Invece gli italiani piangono, in questa domenica proclamata dal Papa “la domenica del pianto”, i media continuano a diffondere depressione, le persone restano chiuse in casa (per un tempo indeterminato) e il virus continua ad infettare medici e infermieri nei luoghi nei quali ha trovato fin dall’inizio e continua a trovare il proprio brodo di coltura: gli ospedali. Non mi pare una strategia.
Mentre i governi che se lo possono ancora permettere si apprestano a regalare soldi ai propri cittadini, nei Paesi che hanno sempre tirato la cinghia, come l’Albania, i cittadini si organizzano.

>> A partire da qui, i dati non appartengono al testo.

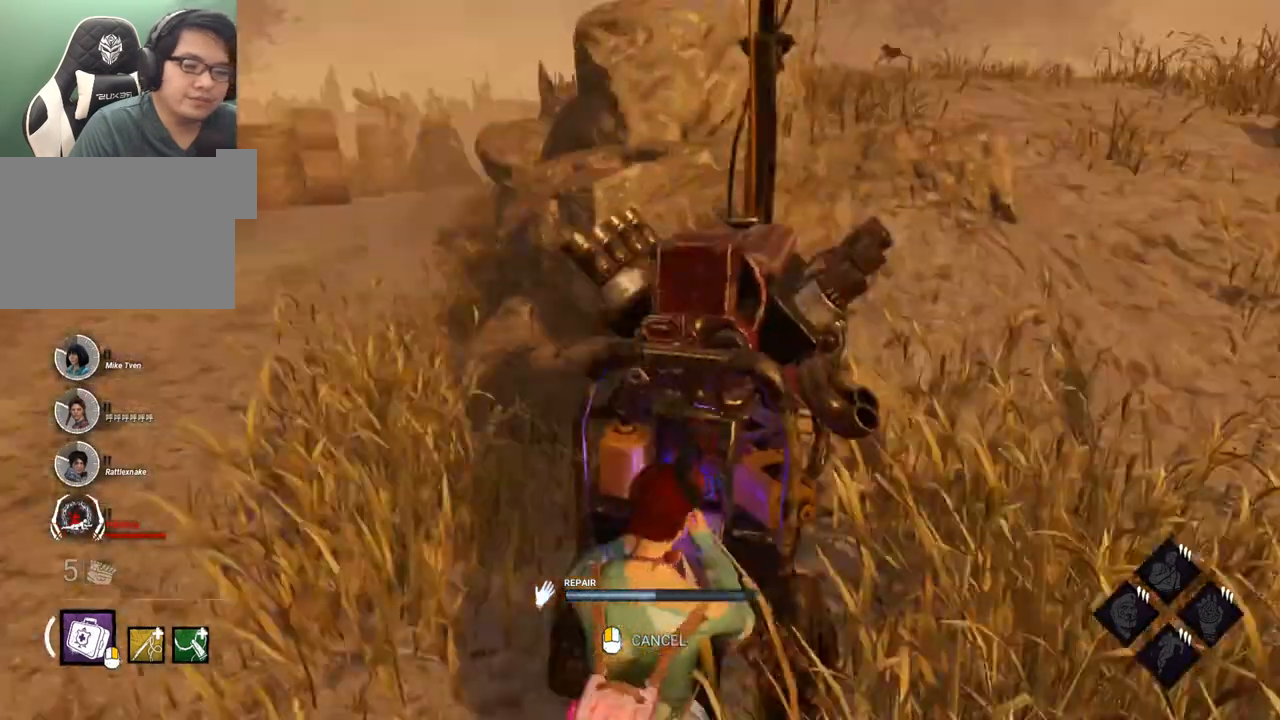
{"keys": [], "mouse": [], "mouse_move": "still", "events": []}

Hanno lanciato un Hackathon (una sorta di maratona online) dal titolo “Hack the crisis Albania“, che si svolgerà dal 3 al 5 aprile, per tirare fuori proposte e strategie per uscire fuori dalla crisi generata dal Coronavirus, salvare vite, comunità e imprese. Un evento questo che nasce in Estonia, fa parte del movimento internazionale “Hack the Crisis” avviato in queste settimane da Garage48, Accelerate Estonia e dall’intera comunità di startup in Estonia. In accordo con il presidente dell’Estonia, Kersti Kaljulaid, che vuole dimostrare, si legge sul sito: “l’attitudine degli estoni che in tempi difficili non perdono la testa ma si mettono a lavorare ad una soluzione. In tempi difficili abbiamo sempre due opzioni: rimanere seduti mentre la terra brucia o cominciare a cercare soluzioni. Noi scegliamo la seconda opzione!” Oltre all’Albania e all’Estonia, stanno organizzando un Hackathon anche la Lituania, la Polonia, la Finlandia, la Lettonia, l’India, l’Ucraina, il Canada, la Germania, il Regno Unito e altri lo stanno facendo e potranno farlo. Anche l’Italia lo ha tenuto proprio in questi giorni per iniziativa di una serie di volontari.

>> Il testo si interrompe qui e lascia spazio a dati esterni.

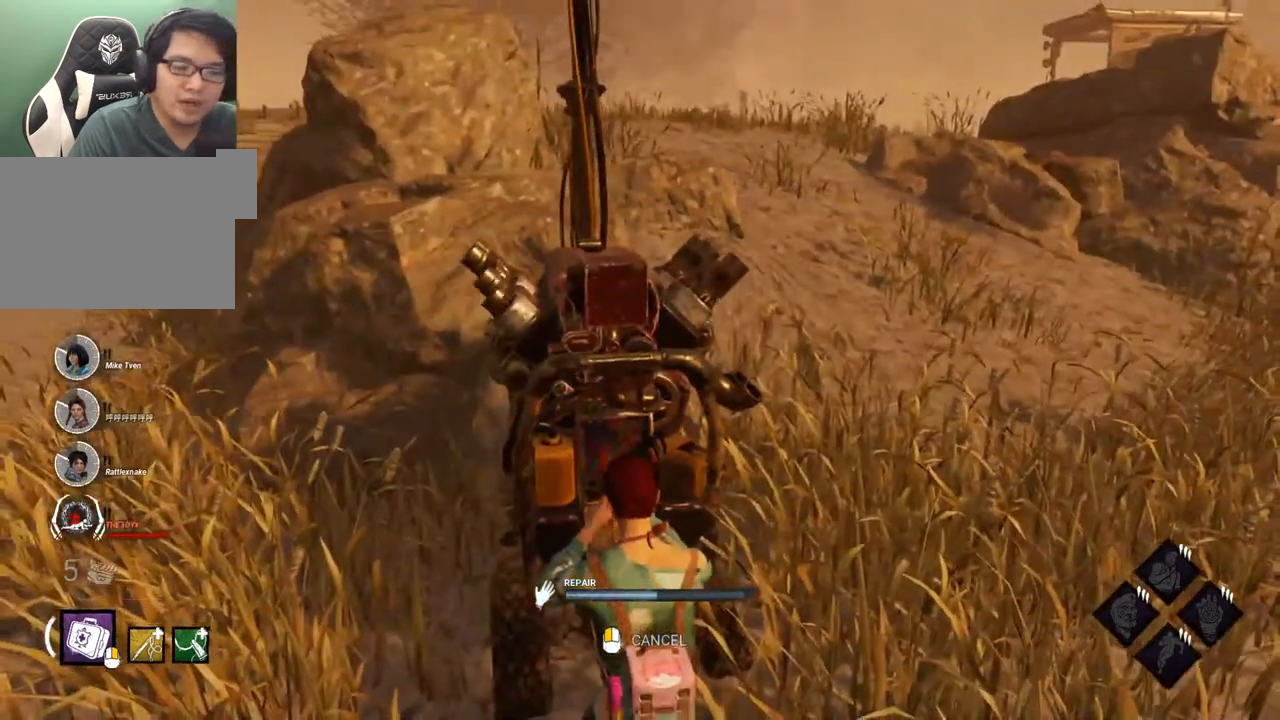
{"keys": [], "mouse": [], "mouse_move": "still", "events": []}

“In questo momento di crisi – si legge sul sito di Garage48 – il nostro obiettivo è quello di lavorare insieme, come una nazione, per risolvere una delle più grandi crisi del nostro tempo.” E per farlo hanno capito che il migliore atteggiamento è quello hacker, to hack, ovvero quello di mettere mano ai problemi, coinvolgere le migliori intelligenze per evitare di entrare in (prima che cercare di uscire da) una crisi dagli esiti imprevedibili. Hack the crisis invece di piangere il messaggio che ci inviano.